■ **Prompt**
Lay out every line of text from the items below as a Markdown table with two columns, Row for a running number and Line for the line itself. Skip blank lines, and leave the pictures out of the table.
[Data records]
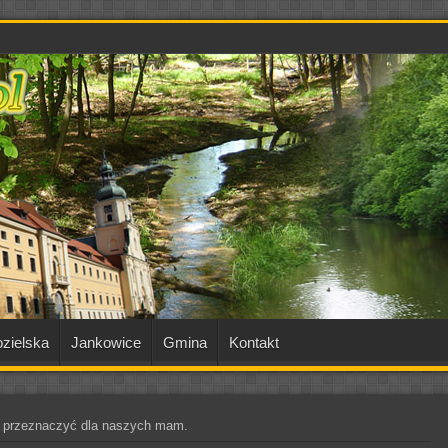
zielska
Jankowice
Gmina
Kontakt
y przeznaczyć dla naszych mam.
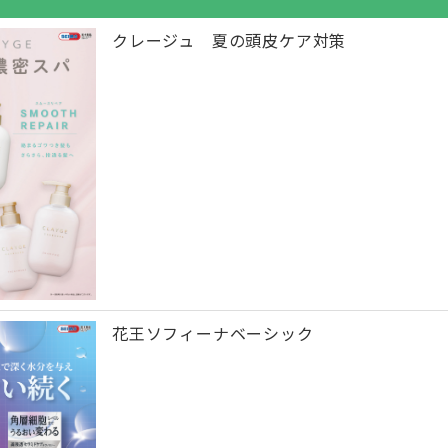
クレージュ 夏の頭皮ケア対策
花王ソフィーナベーシック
[/Data records]
■ **Task solution**
| Row | Line |
|---|---|
| 1 | zielska |
| 2 | Jankowice |
| 3 | Gmina |
| 4 | Kontakt |
| 5 | y przeznaczyć dla naszych mam. |
| 6 | クレージュ 夏の頭皮ケア対策 |
| 7 | 花王ソフィーナベーシック |